About this exercise: A single number is the answer: how many lines of the data hold "stains"?

=== Data excerpts ===

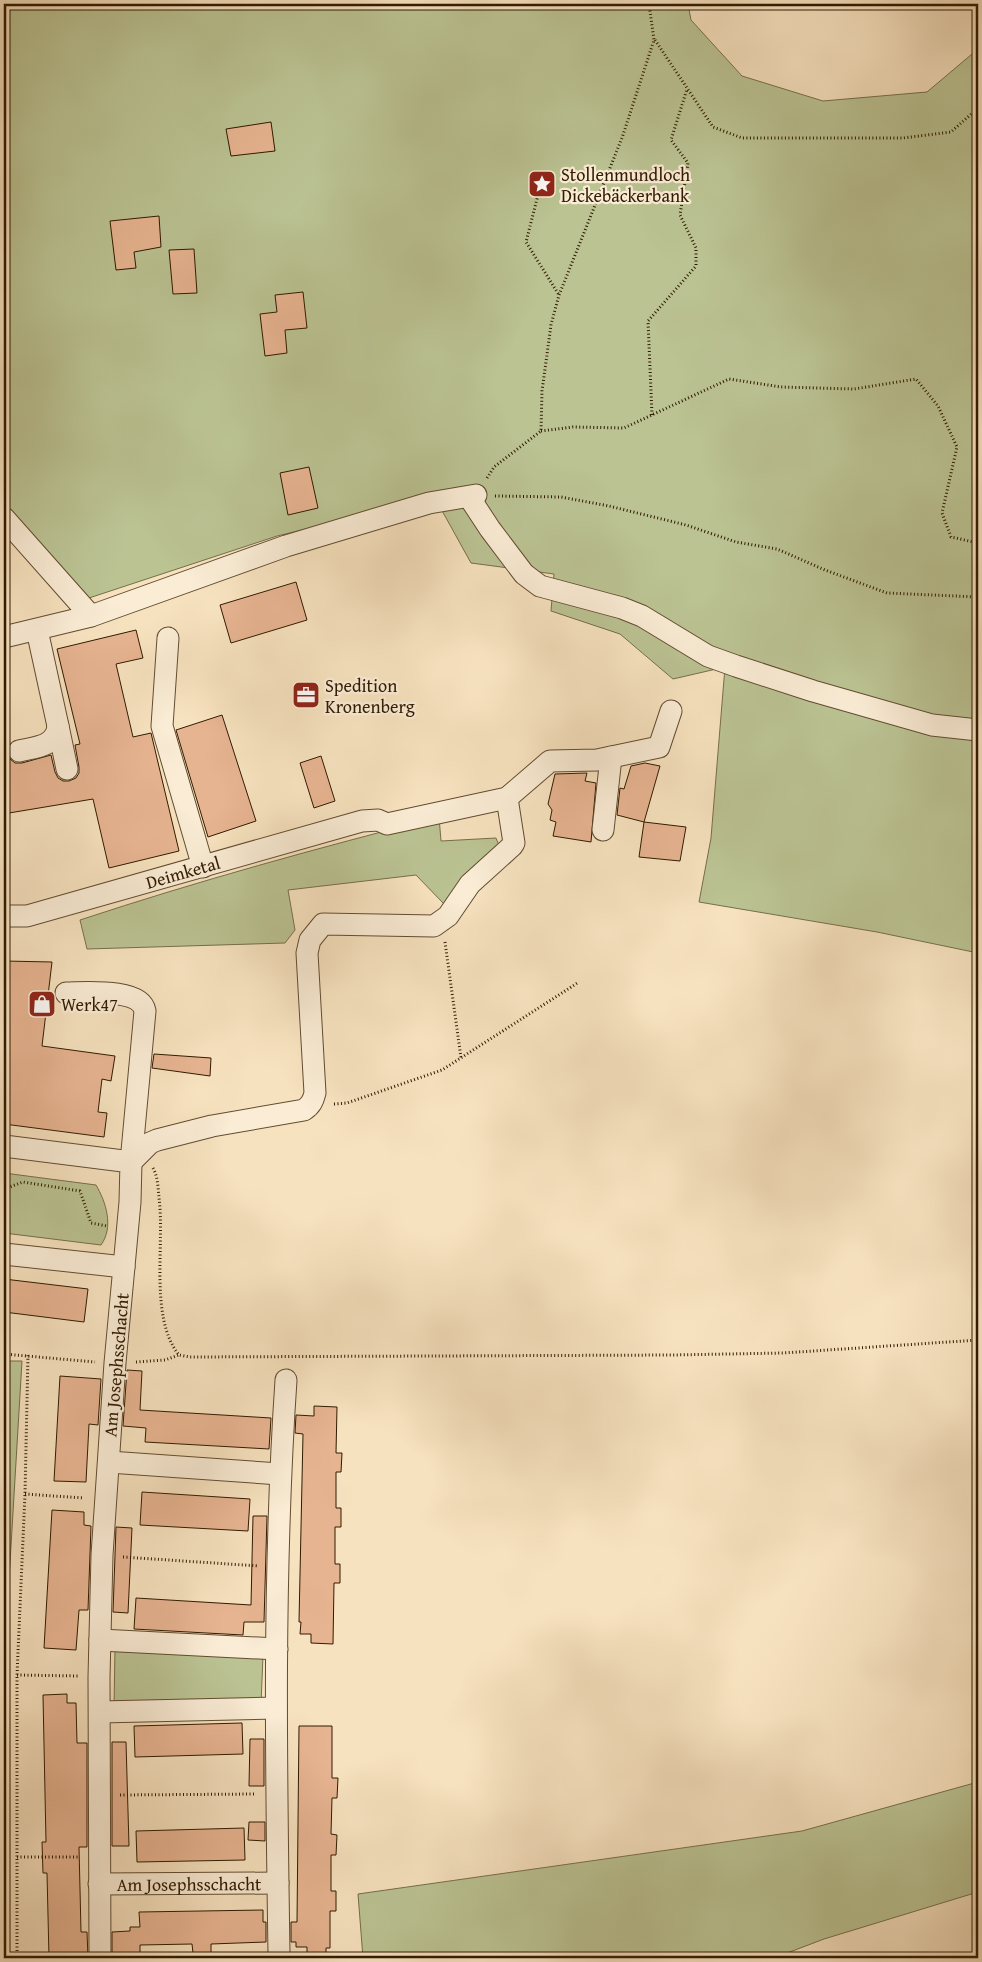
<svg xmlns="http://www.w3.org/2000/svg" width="982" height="1962" viewBox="0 0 982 1962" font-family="'Gentium Book Plus',serif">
	<rect width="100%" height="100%" fill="#f7e2bf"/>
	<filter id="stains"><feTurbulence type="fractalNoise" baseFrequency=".004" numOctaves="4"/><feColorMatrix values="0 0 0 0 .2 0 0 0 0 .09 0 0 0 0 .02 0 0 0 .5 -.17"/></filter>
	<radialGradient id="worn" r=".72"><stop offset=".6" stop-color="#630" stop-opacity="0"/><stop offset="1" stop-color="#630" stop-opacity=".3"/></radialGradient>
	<!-- green -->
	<path fill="#bbc393" stroke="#766e4a" d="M4 4H688L691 20 742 76 823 101 927 92 978 49V953L877 932 699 902 711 838 725 667 673 679 620 634 551 611 554 574 471 563 435 498 277 536 89 598 4 503Z
		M439 817 441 841 496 838 502 853 444 904 416 875 288 890 295 930 285 943 87 949 80 920C198 881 318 848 439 817Z
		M4 1173 96 1185C106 1202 114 1227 101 1245L4 1233Z
		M4 1361H22L4 1664Z
		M115 1647 263 1655 261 1705 114 1708Z
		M978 1782V1892L824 1939 774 1958H363L358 1894 802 1831Z"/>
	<!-- building -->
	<path fill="#e7b491" stroke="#301a00" d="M271 122 275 151 231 156 226 129Z
		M159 216 161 247 134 252 136 268 116 270 110 221Z
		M194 249 197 293 173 294 169 250Z
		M303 292 307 328 285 330 287 353 265 356 260 314 277 312 275 295Z
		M309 467 318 508 288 515 280 473Z
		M296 582 307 620 231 643 220 605Z
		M136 630 143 658 116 664 133 737 151 733 179 851 109 868 93 799 9 813 4 789V761L10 759 15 763H22L51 755 55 772 58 778 63 781H69L76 778 79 773V767L75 745 80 744 57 649Z
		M222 715 256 821 208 837 176 730Z
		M321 756 335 801 314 808 300 763Z
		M645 763 660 766 644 822 617 815 620 788 624 789 631 766Z
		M587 773 585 781 596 783 591 842 553 836 556 822 550 820 552 810 548 804 555 774Z
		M644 822 686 827 680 861 639 857Z
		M4 961 52 962 42 1046 115 1056 111 1081 102 1079 98 1112 107 1113 104 1137 4 1124Z
		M154 1054 211 1058 210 1076 152 1068Z
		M4 1279 88 1289 84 1322 4 1312Z
		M127 1370 142 1371 140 1410 271 1418 269 1449 145 1442 146 1428 123 1426Z
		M60 1376 101 1379 98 1425 89 1424 86 1482 54 1481Z
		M314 1406 337 1407 336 1453H342L341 1472H336V1508H341V1527H335V1564H340V1583H334L333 1644 311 1643V1634H300L301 1622H299L303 1434 295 1433 296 1415 314 1416Z
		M142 1492 250 1499 248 1531 140 1525Z
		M52 1510 84 1512V1525L91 1526 88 1610H79L76 1650 44 1648Z
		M253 1516H267L264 1622H244L243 1635 134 1629 136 1598 251 1605Z
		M116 1527 132 1528 128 1613 113 1612Z
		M67 1694V1703H76L77 1743H87V1847H79L81 1932H87L88 1958H49L47 1873H43L42 1842H46L43 1695Z
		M242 1723 243 1754 135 1757 134 1726Z
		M299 1726H332V1778H338L337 1798H332L331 1834 337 1835 336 1855H331V1891H336V1911H330V1948H326V1957H307V1947H296V1942H291V1922H297Z
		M250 1739H264V1786H249Z
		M112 1742H126L129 1846H112Z
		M249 1822H265V1841L248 1840Z
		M244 1828 245 1860 137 1862 136 1831Z
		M263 1910V1922H266V1942L211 1944V1953H193L192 1944 140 1945V1955H130L131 1958H112V1932L130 1931V1927H140L139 1912Z"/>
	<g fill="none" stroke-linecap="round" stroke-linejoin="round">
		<defs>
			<g id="minor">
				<path d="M469 497 490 529 524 574 540 586 622 608 642 616 708 656 736 666 813 691 932 725 978 730"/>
				<path d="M4 518 91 616"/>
				<path d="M4 637 91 616 286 546 429 503 476 495"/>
				<path d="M168 638 162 726 203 867"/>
				<path d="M58 726 67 769"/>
				<path d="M19 751C35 747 56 747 58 726L37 630"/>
				<path d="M603 830 611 757"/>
				<path id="s1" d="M4 916H27L362 821 378 820 387 824 507 798 550 761 597 760 659 747 671 711"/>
				<path d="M66 993C85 993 141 988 145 1011L131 1162"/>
				<path d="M4 1146 131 1162 130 1202 115 1363 102 1555 99 1677 100 1958"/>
				<path d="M131 1162 150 1143 157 1140 212 1126 304 1110C311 1105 313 1101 315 1093L307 953 310 940 323 924 434 926 448 916 470 884 512 846 514 843 507 798"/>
				<path d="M4 1254 124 1267"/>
				<path d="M109 1462 280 1474"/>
				<path d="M100 1640 277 1649"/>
				<path d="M100 1712 276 1708"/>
				<path id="s2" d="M99 1884 278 1883"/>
				<path d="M279 1953C276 1762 273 1571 286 1380"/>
			</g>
		</defs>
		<!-- minor casing -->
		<use href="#minor" stroke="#624c30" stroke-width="23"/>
		<!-- path -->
		<path stroke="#301a00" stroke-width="3" stroke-dasharray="1 2.5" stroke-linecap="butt" d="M655 40 713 127 742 138H903L951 132 978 108
			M538 195 526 242 559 295
			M652 415 648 321 696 266V248L680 215 688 163 671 140 687 89
			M541 431 573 427 624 428 729 379 781 387 854 389 916 379 938 406 957 447 942 513 951 537 978 543
			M487 478 494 467 541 431 542 391 551 325 559 295 622 138 654 40 649 4
			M495 496 561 497 609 506 686 525 736 542 777 549 825 570 887 593 978 597
			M445 942 461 1058
			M334 1104 347 1103 442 1070 579 982
			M153 1168C158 1177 158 1188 159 1198 165 1244 149 1318 179 1355L190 1357 673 1355 783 1353 978 1340
			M4 1189 23 1182 80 1191 91 1223 107 1226
			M4 1354 95 1362
			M136 1362 165 1360 179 1355
			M25 1494 84 1498
			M123 1557 259 1566
			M17 1675 79 1676
			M120 1795 256 1794
			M17 1857H78
			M17 1958V1675L25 1494 28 1355"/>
		<!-- minor -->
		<use href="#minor" stroke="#faecd5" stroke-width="21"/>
	</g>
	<!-- icons -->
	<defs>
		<symbol id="sight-square" viewBox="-11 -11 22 22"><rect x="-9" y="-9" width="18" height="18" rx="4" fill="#8f2418" stroke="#faecd5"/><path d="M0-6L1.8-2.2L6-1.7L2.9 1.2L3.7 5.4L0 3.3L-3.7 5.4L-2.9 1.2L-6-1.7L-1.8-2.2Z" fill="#fff"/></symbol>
		<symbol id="office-square" viewBox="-11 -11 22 22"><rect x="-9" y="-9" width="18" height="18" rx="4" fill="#8f2418" stroke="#faecd5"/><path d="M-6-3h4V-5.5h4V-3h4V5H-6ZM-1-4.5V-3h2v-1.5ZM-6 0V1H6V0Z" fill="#fff"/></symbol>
		<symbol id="shop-square" viewBox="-11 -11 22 22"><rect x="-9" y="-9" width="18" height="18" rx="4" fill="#8f2418" stroke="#faecd5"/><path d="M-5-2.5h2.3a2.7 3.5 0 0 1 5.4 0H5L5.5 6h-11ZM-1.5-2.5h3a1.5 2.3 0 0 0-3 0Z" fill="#fff"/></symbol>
	</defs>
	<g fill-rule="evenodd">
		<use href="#sight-square" x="526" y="168" width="32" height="32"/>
		<use href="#office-square" x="290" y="679" width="32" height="32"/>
		<use href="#shop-square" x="26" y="988" width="32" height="32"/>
	</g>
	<g text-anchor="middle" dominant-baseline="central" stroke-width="4.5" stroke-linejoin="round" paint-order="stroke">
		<!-- poi labels -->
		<g font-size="18" fill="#301a00" stroke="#faecd5" text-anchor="start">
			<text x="561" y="174">Stollenmundloch<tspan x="561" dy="21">Dickebäckerbank</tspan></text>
			<text x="325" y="685">Spedition<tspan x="325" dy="21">Kronenberg</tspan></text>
			<text x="61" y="1004">Werk47</text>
		</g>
		<!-- street labels -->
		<g font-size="18" fill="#301a00" stroke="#faecd5">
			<text stroke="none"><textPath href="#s1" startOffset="185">Deimketal</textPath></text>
			<text transform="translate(116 1365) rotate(-85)">Am Josephsschacht</text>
			<text stroke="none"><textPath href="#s2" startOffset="90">Am Josephsschacht</textPath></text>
		</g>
	</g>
	<!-- margin -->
	<rect width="982" height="1962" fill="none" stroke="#f7e2bf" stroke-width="20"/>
	<rect x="5" y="5" width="972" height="1952" fill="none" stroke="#301a00" stroke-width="2.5"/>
	<rect x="10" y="10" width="962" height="1942" fill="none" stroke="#301a00"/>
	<rect width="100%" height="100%" filter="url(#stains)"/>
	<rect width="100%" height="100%" fill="url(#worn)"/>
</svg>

===

Your solution: 2